Keep your home safe with these precautions:
- Only burn seasoned hardwood in your fireplace. Never toss trash, gift wrap or branches from your old Christmas tree into the flames.
- Extinguish candles if you’re feeling drowsy. According to the NFPA, 36 percent of residential candle fires start in the bedroom. Blow out candles before you fall asleep to prevent curtains or bedding from catching on fire.
- Keep your Christmas tree watered. Water it daily to prevent it from drying out and becoming a fire hazard. When needles begin to fall off or break rather than bend, it’s time to dispose of the tree.
- Check electric cords for damage. Frayed cords and exposed wires are a major fire hazard, especially when they rest on Christmas tree branches and other flammable materials. When decorating outdoors, prevent cord damage by using clips to hang lights—don’t use nails or staples.
- Have your fireplace professionally cleaned. According to the NFPA, creosote buildup is responsible for 22 percent of home heating fires. Avoid the danger with an annual chimney inspection and cleaning.
- Opt for smoke alarms with battery backup. Winter storms can knock out the power and prevent electric smoke alarms from functioning. Make sure your alarms have a battery in place to keep them functioning no matter what.
- Get the right extension cord.

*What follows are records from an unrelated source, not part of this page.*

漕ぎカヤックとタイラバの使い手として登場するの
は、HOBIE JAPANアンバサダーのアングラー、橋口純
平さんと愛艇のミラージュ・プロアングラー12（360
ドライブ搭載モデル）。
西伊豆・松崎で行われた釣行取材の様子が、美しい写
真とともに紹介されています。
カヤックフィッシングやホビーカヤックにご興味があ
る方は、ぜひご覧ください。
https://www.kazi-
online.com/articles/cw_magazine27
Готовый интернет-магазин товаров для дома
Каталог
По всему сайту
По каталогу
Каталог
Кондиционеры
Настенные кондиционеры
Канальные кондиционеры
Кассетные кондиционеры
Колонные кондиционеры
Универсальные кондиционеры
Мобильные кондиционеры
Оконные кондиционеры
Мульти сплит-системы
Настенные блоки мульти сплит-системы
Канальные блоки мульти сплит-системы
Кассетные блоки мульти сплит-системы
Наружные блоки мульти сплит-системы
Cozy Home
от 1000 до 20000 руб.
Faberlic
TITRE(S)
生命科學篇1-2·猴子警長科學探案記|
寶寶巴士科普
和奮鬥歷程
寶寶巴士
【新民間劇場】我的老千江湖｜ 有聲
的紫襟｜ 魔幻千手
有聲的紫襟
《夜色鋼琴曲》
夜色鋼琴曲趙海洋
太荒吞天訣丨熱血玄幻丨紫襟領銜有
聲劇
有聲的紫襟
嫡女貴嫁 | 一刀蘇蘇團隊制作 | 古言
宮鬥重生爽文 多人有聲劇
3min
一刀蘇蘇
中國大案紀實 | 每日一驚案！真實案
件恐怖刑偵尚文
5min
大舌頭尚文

If you need an extension cord for items such as space heaters, make sure the cord is the same size or larger than the cord being plugged into it and that it can handle the amp load.

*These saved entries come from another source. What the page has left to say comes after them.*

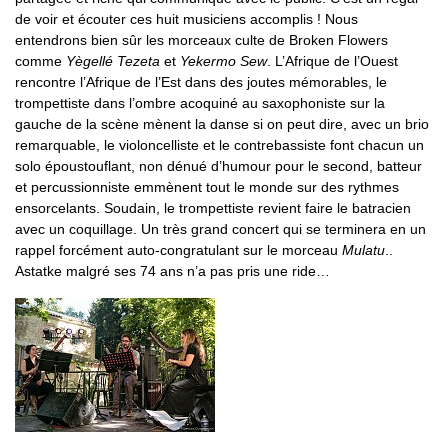
de voir et écouter ces huit musiciens accomplis ! Nous
entendrons bien sûr les morceaux culte de Broken Flowers
comme
Yègellé Tezeta
et
Yekermo Sew
. L’Afrique de l’Ouest
rencontre l’Afrique de l’Est dans des joutes mémorables, le
trompettiste dans l’ombre acoquiné au saxophoniste sur la
gauche de la scène mènent la danse si on peut dire, avec un brio
remarquable, le violoncelliste et le contrebassiste font chacun un
solo époustouflant, non dénué d’humour pour le second, batteur
et percussionniste emmènent tout le monde sur des rythmes
ensorcelants. Soudain, le trompettiste revient faire le batracien
avec un coquillage. Un très grand concert qui se terminera en un
rappel forcément auto-congratulant sur le morceau
Mulatu
..
Astatke malgré ses 74 ans n’a pas pris une ride…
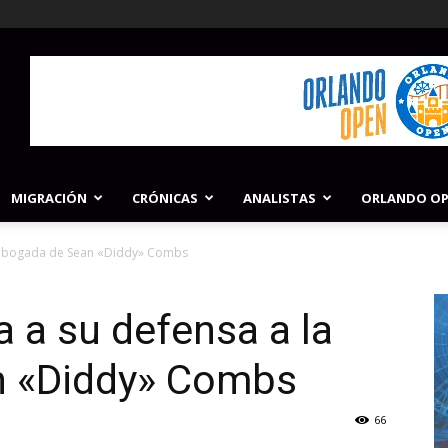
MIGRACIÓN
CRÓNICAS
ANALISTAS
ORLANDO O
a abogada de Sean «Diddy» Combs
 a su defensa a la
n «Diddy» Combs
66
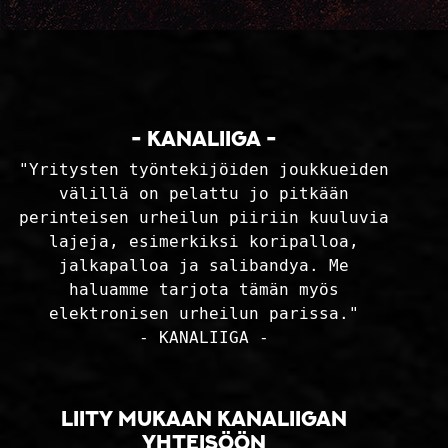
- KANALIIGA -
"Yritysten työntekijöiden joukkueiden
välillä on pelattu jo pitkään
perinteisen urheilun piiriin kuuluvia
lajeja, esimerkiksi koripalloa,
jalkapalloa ja salibandya. Me
haluamme tarjota tämän myös
elektronisen urheilun parissa."
- KANALIIGA -
Liity mukaan kanaliigan
yhteisöön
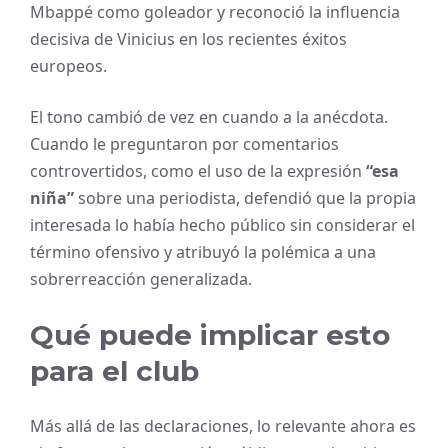
Mbappé como goleador y reconoció la influencia
decisiva de Vinicius en los recientes éxitos
europeos.
El tono cambió de vez en cuando a la anécdota.
Cuando le preguntaron por comentarios
controvertidos, como el uso de la expresión
“esa
niña”
sobre una periodista, defendió que la propia
interesada lo había hecho público sin considerar el
término ofensivo y atribuyó la polémica a una
sobrerreacción generalizada.
Qué puede implicar esto
para el club
Más allá de las declaraciones, lo relevante ahora es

- Keep walkways clear. Keep Christmas trees, decorations, furniture and other items from blocking from your home’s exits. If a fire breaks out, this will help everyone get out safely. “Make sure that there are two ways out of every room,” Carli says. As an extra safety precaution, Carli recommends that families practice their fire escape plans in the winter as well as in the summer to account for seasonal changes such as ice and snow.

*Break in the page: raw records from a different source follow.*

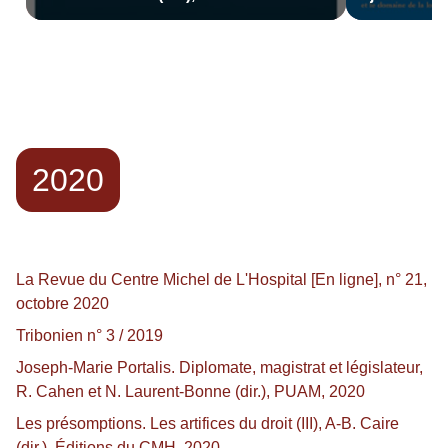
CMH, 2021
de la loi 
(dir.), RF
2020
La Revue du Centre Michel de L'Hospital [En ligne], n° 21,
octobre 2020
Tribonien n° 3 / 2019
Joseph-Marie Portalis. Diplomate, magistrat et législateur,
R. Cahen et N. Laurent-Bonne (dir.), PUAM, 2020
Les présomptions. Les artifices du droit (III), A-B. Caire
(dir.), Éditions du CMH, 2020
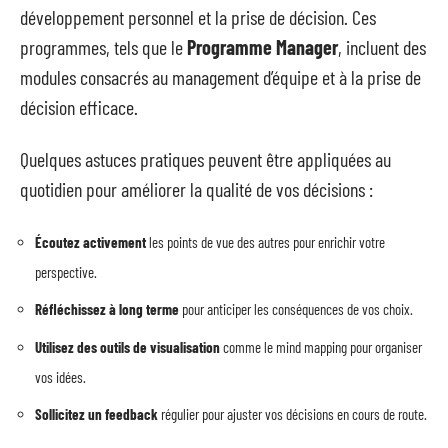
développement personnel et la prise de décision. Ces
programmes, tels que le
Programme Manager
, incluent des
modules consacrés au management d’équipe et à la prise de
décision efficace.
Quelques astuces pratiques peuvent être appliquées au
quotidien pour améliorer la qualité de vos décisions :
Écoutez activement
les points de vue des autres pour enrichir votre
perspective.
Réfléchissez à long terme
pour anticiper les conséquences de vos choix.
Utilisez des outils de visualisation
comme le mind mapping pour organiser
vos idées.
Sollicitez un feedback
régulier pour ajuster vos décisions en cours de route.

* Lock all doors and windows when leaving the house, even if only for a short time. For an extended leave, have a neighbor or family member get your mail. Install an automatic timer for indoor and outdoor lights.
* Mount your tree on a sturdy base. Keep it at least 3 feet away from furnaces, radiators and fireplaces. For an artificial tree, make sure it is fire-retardant.
* Replace any strings of lights that are frayed or broken. Be sure the lights are certified for indoor or outdoor uses.
* Some plants such as mistletoe or holly berries can pose risks to small children and pets. Keep them well out of reach.
* Never leave candles unattended or near flammable materials such as books, curtains and tablecloths.